» SOURCE PASSAGE:
Shevardnadze reportedly called on the military to put down the rebellion, but was rebuffed by the minister of defense. At this point, the Russian foreign minister, Igor Ivanov, traveled to Tbilisi in an attempt to broker a compromise that would leave Shevardnadze in power. When the opposition leaders rejected this proposal, Ivanov prevailed on Shevardnadze to step down, so as to avoid civil warfare. The 12-year president complied on the evening of Sunday, November 23.

Washington pulls the plug

The overriding factor in Shevardnadze’s fall was Washington’s withdrawal of support for its long-time crony. Relations between the Georgian president and the US had cooled over the previous several years. Russia’s financial collapse in 1998 had fueled concerns in Washington over the ability of Shevardnadze to insure stability in Georgia, whose economy remains highly dependent on its huge neighbor to the north. US backing for Shevardnadze eroded further following the installation of the Bush administration.

The US stepped up its unofficial—but unconcealed—support for the so-called democratic opposition, and Shevardnadze responded by tacking toward Moscow.

Washington’s initial response to the disputed November 2 parliamentary election was low-key. Following the vote, the State Department described reports of significant irregularities as an “overstatement.” But by November 21, the US was signaling a shift in its position, declaring that it was “deeply disappointed” with the conduct of the election.

This was a green light for the opposition forces to go on the offensive. During the weekend of November 22-23, Colin Powell had two telephone conversations with Shevardnadze in which he all but ordered the president to resign. Once Saakashvili and company had seized power, Washington wasted no time in welcoming the new regime, declaring its support, and warning the Russians against any attempt to intervene.

» WHAT TO WORK ON: From the passage on Shevardnadze's fall, set down the text between "This was a green" and "attempt to intervene.", inclusive, copying it word for word.

Stored records:
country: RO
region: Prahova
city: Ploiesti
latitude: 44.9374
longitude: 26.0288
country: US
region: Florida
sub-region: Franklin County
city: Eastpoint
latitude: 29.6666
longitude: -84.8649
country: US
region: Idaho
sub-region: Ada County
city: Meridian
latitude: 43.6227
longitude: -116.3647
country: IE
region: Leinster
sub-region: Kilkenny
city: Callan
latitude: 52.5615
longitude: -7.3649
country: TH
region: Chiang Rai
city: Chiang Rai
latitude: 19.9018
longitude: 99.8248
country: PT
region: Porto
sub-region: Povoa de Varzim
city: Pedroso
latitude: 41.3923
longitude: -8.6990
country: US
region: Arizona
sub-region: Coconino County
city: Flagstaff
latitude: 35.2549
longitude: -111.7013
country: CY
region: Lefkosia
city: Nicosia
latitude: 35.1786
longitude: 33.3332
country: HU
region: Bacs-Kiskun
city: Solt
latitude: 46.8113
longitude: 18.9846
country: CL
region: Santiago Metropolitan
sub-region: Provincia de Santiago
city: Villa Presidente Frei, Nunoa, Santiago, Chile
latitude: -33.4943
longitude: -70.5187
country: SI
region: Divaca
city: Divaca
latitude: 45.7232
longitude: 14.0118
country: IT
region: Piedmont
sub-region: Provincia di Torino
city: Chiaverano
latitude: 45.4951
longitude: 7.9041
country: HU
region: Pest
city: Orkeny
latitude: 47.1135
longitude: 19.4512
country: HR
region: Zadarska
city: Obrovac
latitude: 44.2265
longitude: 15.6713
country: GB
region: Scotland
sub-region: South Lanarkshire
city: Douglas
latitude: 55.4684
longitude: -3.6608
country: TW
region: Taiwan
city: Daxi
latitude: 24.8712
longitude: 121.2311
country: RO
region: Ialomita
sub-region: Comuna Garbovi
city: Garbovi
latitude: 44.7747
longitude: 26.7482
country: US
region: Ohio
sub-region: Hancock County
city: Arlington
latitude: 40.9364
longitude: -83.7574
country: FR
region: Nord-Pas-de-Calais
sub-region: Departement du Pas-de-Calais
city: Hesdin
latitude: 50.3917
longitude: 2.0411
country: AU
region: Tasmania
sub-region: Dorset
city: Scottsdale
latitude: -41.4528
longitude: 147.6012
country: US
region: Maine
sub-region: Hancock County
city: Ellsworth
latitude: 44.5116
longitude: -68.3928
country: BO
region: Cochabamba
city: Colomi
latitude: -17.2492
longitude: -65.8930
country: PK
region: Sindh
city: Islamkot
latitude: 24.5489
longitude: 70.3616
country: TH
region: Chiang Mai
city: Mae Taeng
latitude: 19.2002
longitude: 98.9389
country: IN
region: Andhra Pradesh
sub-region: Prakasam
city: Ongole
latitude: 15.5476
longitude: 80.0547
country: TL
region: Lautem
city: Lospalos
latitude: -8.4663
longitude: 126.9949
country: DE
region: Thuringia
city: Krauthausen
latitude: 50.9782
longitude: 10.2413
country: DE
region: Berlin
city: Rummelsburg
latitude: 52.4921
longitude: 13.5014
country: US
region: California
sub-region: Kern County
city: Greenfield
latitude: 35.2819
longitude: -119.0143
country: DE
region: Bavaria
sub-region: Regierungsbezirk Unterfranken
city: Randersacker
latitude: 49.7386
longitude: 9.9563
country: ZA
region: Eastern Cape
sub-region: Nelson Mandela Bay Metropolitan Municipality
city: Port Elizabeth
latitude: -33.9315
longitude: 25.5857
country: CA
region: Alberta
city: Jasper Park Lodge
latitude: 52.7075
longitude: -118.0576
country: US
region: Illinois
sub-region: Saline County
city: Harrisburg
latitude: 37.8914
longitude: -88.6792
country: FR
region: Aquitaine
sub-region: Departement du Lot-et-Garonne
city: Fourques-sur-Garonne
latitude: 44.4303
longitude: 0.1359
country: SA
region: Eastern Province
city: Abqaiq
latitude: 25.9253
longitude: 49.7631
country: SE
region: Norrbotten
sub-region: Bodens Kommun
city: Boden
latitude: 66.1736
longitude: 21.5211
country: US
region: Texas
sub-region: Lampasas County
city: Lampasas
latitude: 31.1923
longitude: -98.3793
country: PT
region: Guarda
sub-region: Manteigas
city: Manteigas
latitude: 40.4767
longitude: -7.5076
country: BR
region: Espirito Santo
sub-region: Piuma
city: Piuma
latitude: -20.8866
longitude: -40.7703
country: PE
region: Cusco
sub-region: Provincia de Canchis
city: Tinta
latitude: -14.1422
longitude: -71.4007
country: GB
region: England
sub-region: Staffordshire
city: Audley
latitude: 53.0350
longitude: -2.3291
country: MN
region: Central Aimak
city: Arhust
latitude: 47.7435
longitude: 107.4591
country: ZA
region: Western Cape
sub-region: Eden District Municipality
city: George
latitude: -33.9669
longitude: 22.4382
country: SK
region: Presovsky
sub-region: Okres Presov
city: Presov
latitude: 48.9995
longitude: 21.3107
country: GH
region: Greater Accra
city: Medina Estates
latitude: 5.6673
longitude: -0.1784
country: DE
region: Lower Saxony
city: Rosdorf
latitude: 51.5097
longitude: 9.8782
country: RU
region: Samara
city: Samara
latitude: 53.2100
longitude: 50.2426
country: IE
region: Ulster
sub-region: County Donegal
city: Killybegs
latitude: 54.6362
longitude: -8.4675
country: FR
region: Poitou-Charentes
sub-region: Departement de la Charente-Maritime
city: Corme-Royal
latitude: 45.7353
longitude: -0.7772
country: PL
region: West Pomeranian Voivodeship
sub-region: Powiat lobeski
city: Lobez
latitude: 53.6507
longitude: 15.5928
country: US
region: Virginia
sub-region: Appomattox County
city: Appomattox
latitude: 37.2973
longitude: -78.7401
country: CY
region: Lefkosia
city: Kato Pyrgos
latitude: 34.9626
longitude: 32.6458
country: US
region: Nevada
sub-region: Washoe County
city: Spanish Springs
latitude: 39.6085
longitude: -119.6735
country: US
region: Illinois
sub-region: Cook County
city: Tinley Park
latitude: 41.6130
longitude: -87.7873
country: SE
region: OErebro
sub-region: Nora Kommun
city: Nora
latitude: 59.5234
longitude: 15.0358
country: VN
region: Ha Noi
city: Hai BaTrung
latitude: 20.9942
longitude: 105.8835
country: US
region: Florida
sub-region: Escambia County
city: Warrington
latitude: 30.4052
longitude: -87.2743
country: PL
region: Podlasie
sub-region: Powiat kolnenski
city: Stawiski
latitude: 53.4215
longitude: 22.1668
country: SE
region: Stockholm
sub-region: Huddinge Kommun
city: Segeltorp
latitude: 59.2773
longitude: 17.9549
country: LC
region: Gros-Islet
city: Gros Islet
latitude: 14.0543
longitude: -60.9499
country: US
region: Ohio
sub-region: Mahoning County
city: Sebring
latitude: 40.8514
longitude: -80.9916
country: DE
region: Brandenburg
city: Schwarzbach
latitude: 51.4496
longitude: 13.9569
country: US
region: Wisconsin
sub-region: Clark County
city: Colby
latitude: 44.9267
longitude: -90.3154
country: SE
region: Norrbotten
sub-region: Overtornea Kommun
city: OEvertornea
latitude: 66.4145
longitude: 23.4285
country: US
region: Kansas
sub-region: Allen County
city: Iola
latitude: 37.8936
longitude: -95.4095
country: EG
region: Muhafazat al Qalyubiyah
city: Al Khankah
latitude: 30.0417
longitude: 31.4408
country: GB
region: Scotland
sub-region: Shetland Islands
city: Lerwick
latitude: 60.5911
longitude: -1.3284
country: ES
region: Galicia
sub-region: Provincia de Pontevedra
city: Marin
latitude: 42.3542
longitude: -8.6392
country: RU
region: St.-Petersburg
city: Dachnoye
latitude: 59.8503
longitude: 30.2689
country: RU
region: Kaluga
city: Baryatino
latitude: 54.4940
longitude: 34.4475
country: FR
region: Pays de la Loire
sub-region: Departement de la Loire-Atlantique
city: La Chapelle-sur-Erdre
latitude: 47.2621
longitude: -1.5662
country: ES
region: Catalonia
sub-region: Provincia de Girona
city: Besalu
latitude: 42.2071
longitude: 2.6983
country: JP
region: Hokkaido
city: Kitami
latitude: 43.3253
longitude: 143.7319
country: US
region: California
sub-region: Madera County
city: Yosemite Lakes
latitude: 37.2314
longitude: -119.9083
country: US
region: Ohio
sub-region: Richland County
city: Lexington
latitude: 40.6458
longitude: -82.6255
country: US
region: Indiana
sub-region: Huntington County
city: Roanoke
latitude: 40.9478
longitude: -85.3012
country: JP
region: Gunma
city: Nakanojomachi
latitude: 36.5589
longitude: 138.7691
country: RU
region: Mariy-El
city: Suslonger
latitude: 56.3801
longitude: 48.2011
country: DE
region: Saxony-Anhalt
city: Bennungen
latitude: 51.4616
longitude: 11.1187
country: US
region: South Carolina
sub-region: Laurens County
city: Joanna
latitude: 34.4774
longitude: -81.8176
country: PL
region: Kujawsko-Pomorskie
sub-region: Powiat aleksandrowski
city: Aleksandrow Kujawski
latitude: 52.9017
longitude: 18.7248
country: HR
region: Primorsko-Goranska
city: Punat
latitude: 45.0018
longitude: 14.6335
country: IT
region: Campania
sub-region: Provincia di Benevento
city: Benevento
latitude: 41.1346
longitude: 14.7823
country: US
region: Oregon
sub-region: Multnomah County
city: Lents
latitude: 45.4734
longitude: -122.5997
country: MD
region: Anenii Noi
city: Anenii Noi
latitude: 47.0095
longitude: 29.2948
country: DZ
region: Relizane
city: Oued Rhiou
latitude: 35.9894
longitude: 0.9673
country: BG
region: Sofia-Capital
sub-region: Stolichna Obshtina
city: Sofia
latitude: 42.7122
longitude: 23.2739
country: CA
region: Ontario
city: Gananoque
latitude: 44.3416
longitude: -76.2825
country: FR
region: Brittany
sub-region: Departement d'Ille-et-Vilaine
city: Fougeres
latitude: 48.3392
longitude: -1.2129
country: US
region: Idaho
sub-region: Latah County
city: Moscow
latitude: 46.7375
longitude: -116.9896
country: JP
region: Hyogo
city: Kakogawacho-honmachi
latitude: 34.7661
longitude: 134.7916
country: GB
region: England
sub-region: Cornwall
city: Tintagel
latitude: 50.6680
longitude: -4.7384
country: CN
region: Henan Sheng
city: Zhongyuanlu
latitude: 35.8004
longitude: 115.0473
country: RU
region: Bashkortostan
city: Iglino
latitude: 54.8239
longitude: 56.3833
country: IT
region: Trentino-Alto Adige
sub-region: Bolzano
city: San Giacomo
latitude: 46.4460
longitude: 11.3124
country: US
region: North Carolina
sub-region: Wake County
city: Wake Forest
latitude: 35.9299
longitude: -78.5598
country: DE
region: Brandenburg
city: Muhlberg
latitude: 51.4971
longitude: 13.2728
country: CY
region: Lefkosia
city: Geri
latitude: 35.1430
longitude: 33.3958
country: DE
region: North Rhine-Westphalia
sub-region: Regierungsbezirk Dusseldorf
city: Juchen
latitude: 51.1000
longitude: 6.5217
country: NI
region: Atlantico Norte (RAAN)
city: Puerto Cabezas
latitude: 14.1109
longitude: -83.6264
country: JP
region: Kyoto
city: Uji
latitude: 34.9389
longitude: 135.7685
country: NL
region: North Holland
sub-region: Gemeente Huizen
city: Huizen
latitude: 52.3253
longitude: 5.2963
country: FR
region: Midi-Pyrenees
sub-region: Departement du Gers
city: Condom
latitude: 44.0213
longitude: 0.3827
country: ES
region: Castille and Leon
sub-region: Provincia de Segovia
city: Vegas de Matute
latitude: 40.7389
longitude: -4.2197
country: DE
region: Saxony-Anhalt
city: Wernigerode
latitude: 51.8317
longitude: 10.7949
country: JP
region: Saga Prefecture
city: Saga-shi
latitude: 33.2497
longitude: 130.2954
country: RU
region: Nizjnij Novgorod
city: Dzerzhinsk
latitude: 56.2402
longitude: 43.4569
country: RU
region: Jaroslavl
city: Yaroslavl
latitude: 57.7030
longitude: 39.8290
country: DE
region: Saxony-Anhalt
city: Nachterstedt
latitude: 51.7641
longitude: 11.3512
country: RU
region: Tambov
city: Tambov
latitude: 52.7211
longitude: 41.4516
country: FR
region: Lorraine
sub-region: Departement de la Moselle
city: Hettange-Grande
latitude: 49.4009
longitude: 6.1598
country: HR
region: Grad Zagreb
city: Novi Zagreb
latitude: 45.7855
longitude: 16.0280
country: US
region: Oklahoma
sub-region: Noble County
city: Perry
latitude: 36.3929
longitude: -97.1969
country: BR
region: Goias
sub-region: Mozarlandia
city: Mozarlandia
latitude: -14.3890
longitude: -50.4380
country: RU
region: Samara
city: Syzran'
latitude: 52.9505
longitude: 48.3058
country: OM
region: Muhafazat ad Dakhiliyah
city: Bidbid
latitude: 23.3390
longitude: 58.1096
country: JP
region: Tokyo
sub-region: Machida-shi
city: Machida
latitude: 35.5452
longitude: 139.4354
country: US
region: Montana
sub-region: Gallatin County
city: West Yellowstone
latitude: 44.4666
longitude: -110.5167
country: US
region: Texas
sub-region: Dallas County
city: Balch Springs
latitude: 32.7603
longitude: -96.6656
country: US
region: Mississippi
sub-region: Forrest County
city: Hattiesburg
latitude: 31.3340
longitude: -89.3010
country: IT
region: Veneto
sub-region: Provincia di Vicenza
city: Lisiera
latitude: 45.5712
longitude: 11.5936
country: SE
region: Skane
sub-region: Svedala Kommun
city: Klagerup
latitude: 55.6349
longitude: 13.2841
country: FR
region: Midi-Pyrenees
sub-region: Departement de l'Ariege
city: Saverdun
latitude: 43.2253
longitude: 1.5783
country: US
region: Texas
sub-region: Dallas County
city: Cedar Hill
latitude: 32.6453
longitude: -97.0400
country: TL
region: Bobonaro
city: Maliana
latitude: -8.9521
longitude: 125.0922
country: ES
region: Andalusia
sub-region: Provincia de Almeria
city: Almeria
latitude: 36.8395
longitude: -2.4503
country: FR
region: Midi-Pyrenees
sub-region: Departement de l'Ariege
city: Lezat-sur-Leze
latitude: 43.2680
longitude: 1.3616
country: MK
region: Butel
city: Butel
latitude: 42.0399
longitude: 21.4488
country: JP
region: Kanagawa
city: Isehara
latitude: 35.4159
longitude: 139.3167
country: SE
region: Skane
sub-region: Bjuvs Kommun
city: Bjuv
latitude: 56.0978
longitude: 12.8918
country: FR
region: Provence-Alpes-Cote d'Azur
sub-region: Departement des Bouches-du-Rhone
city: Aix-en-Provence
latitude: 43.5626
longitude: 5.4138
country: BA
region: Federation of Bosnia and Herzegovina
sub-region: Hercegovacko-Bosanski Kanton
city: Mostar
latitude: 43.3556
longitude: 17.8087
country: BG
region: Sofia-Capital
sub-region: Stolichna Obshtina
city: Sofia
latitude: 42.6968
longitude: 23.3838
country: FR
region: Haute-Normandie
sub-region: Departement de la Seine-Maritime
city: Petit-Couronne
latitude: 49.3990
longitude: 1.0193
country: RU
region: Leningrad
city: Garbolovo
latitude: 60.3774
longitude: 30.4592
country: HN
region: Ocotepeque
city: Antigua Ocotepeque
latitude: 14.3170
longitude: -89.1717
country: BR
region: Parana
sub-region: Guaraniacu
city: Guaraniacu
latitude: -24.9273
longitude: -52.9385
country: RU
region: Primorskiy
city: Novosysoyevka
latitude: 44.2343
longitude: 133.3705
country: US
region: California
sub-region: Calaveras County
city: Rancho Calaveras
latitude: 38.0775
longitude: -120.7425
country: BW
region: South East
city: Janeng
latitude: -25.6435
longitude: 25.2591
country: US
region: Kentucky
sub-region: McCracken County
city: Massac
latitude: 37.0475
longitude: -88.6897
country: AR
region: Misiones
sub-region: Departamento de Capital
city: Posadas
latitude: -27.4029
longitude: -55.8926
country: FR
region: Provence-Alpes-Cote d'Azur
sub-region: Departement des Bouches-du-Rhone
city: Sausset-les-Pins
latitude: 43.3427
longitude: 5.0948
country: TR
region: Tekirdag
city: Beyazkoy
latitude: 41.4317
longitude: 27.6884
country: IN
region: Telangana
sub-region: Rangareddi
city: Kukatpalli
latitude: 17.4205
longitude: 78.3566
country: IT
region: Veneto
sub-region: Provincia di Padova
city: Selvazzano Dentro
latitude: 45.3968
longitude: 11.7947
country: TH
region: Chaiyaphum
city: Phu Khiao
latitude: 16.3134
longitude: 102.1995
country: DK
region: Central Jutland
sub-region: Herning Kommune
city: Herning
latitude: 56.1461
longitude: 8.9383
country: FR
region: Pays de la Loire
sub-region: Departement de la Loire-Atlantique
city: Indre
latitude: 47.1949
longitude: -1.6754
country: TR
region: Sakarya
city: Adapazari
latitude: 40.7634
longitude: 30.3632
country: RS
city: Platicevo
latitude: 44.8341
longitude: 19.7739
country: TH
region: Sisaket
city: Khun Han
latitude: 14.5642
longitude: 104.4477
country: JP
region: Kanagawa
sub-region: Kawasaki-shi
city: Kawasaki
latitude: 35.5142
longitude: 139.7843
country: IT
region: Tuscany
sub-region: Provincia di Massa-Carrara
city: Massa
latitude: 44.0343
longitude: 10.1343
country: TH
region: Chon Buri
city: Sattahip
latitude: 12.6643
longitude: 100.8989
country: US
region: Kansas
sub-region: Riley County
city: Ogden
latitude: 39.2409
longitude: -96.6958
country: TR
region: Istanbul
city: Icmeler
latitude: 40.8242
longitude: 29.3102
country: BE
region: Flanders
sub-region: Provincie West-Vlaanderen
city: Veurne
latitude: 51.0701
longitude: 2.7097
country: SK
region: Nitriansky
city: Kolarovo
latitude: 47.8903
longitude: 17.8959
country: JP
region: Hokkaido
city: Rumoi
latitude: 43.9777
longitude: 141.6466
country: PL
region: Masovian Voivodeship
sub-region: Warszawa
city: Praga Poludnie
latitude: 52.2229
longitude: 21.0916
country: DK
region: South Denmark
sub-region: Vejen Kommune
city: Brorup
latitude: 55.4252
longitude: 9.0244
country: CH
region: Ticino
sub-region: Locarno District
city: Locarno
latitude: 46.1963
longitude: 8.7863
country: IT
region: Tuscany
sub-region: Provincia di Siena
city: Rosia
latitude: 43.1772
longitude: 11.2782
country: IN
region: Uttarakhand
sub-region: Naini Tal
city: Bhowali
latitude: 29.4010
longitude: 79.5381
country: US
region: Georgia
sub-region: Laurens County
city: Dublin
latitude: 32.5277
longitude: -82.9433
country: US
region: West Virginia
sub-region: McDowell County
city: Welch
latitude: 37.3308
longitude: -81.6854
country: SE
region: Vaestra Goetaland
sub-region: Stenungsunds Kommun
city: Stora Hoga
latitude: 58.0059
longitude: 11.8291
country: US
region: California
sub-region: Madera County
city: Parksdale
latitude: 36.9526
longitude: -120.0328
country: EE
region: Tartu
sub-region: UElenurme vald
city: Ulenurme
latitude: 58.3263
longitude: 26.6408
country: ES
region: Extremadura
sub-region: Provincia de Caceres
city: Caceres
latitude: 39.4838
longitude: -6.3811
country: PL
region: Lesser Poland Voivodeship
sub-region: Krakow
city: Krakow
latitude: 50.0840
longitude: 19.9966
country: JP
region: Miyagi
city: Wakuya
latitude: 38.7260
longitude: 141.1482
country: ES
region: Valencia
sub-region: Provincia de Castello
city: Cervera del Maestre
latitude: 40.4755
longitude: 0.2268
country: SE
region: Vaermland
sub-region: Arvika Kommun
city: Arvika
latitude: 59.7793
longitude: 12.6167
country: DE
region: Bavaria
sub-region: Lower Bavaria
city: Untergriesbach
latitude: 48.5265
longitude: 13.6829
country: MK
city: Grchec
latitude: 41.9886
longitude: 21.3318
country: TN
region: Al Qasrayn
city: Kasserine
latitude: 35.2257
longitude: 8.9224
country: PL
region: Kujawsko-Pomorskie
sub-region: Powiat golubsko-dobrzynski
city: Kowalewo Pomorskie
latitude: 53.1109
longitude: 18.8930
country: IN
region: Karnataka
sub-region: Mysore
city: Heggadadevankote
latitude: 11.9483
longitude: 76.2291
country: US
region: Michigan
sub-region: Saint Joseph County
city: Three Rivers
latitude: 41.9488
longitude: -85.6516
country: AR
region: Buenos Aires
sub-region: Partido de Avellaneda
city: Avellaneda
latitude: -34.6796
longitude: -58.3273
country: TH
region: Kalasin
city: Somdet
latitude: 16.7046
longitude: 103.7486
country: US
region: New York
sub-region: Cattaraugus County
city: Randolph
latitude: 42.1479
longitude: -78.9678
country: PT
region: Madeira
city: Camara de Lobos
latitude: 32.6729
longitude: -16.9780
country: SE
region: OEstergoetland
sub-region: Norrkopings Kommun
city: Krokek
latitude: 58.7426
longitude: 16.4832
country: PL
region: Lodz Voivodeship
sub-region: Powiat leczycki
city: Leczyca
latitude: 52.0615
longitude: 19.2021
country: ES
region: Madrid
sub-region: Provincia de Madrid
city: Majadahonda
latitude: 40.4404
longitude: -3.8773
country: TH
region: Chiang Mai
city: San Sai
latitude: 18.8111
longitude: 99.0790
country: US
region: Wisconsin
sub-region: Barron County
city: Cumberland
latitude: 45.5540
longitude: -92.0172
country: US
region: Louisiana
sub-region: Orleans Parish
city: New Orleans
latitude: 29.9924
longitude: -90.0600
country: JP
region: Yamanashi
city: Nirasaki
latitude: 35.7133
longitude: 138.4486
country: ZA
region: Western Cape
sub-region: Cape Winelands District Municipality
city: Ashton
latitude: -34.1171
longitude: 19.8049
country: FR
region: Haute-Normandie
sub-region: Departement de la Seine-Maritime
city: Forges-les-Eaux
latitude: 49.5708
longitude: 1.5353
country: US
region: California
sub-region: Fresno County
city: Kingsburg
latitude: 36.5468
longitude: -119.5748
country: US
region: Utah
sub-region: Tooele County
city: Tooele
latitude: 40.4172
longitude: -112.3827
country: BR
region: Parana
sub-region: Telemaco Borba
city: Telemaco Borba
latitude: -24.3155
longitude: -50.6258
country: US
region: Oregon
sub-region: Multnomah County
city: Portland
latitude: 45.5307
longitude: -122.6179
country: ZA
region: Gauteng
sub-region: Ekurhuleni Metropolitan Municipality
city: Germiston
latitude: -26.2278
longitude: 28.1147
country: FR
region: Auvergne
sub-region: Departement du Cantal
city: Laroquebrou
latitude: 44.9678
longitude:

» OUTPUT FOR THIS EXERCISE:
This was a green light for the opposition forces to go on the offensive. During the weekend of November 22-23, Colin Powell had two telephone conversations with Shevardnadze in which he all but ordered the president to resign. Once Saakashvili and company had seized power, Washington wasted no time in welcoming the new regime, declaring its support, and warning the Russians against any attempt to intervene.